Required information

Problem 9-42 Preparation of Master Budget (LO 9-3, 9-4, 9-5)

[The following information applies to the questions displayed below.]

FreshPak Corporation manufactures two types of cardboard boxes used in shipping canned food, fruit, and vegetables. The canned food box (type C) and the perishable food box (type P) have the following material and labor requirements.

Type of Box
C P
Direct material required per 100 boxes:
Paperboard ($0.28 per pound) 25 pounds 65 pounds
Corrugating medium ($0.14 per pound) 15 pounds 25 pounds
Direct labor required per 100 boxes ($15.00 per hour) 0.40 hour 0.80 hour

The following production-overhead costs are anticipated for the next year. The predetermined overhead rate is based on a production volume of 470,000 units for each type of box. Production overhead is applied on the basis of direct-labor hours.

Indirect material $ 14,250
Indirect labor 60,990
Utilities 46,500
Property taxes 31,000
Insurance 24,000
Depreciation 54,500
Total $ 231,240

The following selling and administrative expenses are anticipated for the next year.

Salaries and fringe benefits of sales personnel $ 136,500
Advertising 30,500
Management salaries and fringe benefits 151,000
Clerical wages and fringe benefits 47,000
Miscellaneous administrative expenses 7,600
Total $ 372,600

The sales forecast for the next year is as follows:

Sales Volume Sales Price
Box type C 475,000 boxes $ 145.00 per hundred boxes
Box type P 475,000 boxes 205.00 per hundred boxes

The following inventory information is available for the next year. The unit production costs for each product are expected to be the same this year and next year.

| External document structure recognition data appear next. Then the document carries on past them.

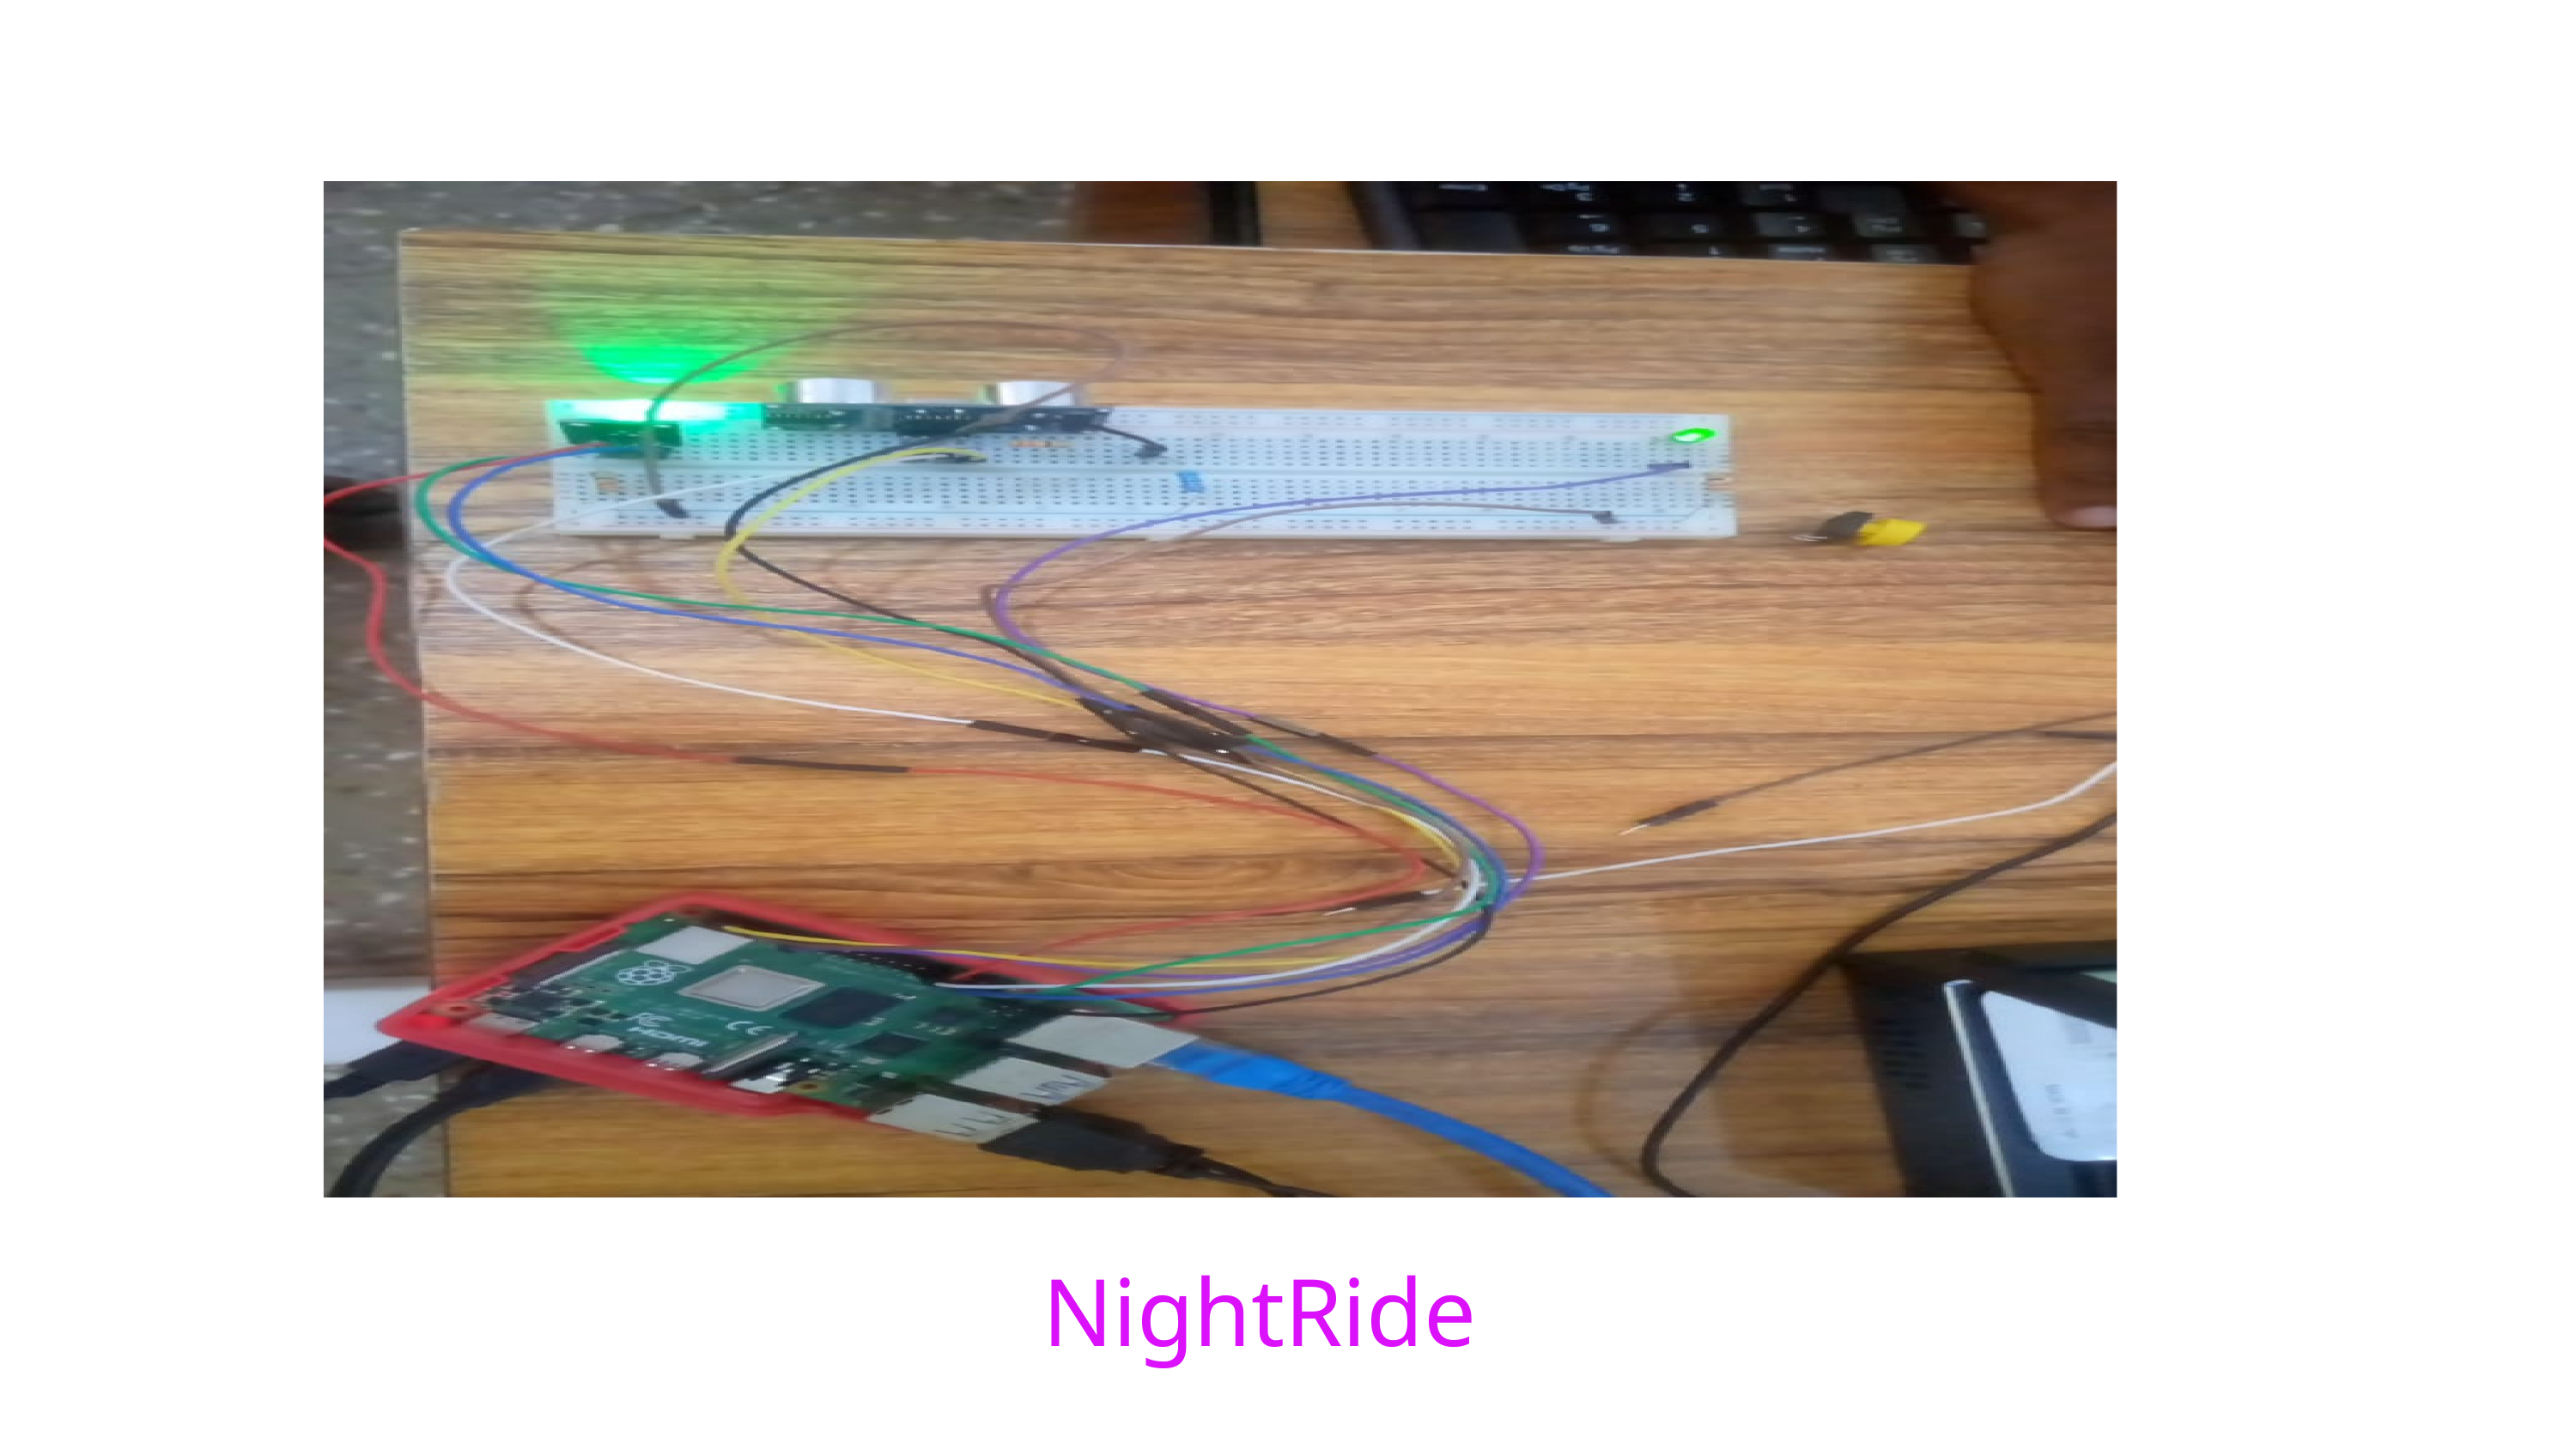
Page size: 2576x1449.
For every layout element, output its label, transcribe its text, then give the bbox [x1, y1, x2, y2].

text_box NightRide [1033, 1234, 1486, 1365]
text_box [323, 181, 2117, 1197]
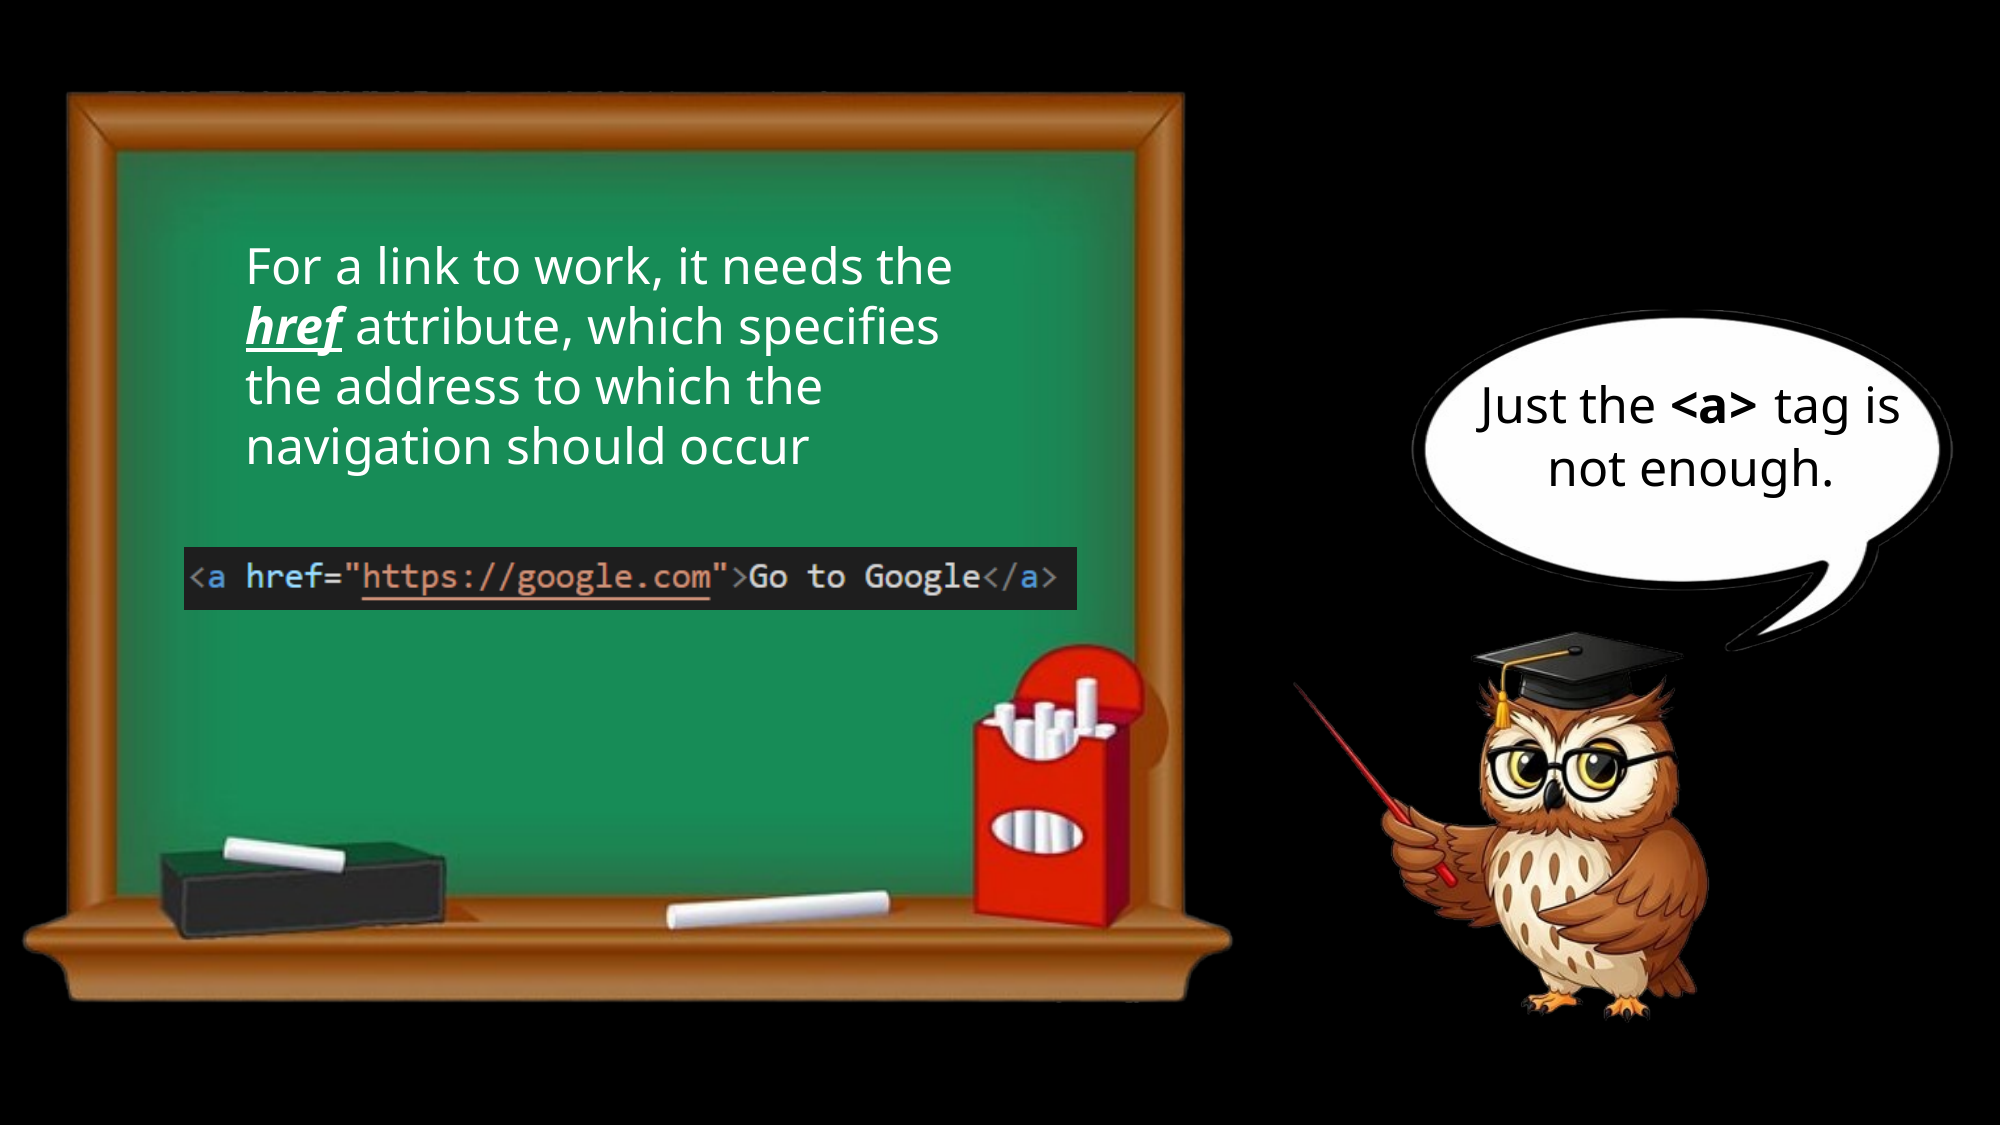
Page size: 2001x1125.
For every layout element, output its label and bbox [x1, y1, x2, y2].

Expected Inventory January 1 Desired Ending Inventory December 31
Finished goods:
Box type C 15,500 boxes 10,500 boxes
Box type P 25,500 boxes 20,500 boxes
Raw material:
Paperboard 16,000 pounds 6,000 pounds
Corrugating medium 7,000 pounds 12,000 pounds

Prepare a master budget for FreshPak Corporation for the next year. Assume an income tax rate of 40 percent.

Problem 9-42 Part 7

Prepare the budgeted income statement for the next year. (Do not round intermediate calculations.)